((

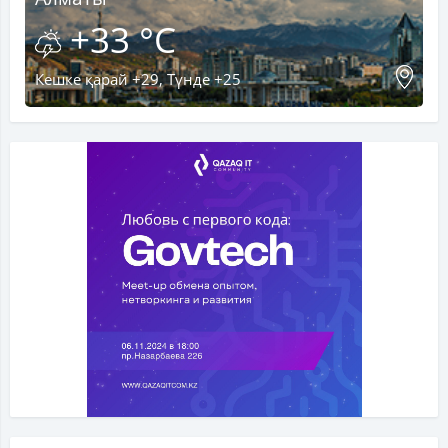
+33 °C
Кешке қарай +29, Түнде +25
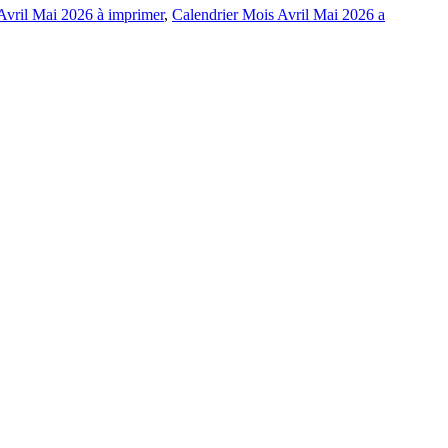
Avril Mai 2026 à imprimer
,
Calendrier Mois Avril Mai 2026 a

))

DESCRIPTION OF THE TASK: Once the pictures are set aside, output all of the data above verbatim.

SOLUTION BELOW:
+33 °C
Кешке қарай +29, Түнде +25
Avril Mai 2026 à imprimer
,
Calendrier Mois Avril Mai 2026 a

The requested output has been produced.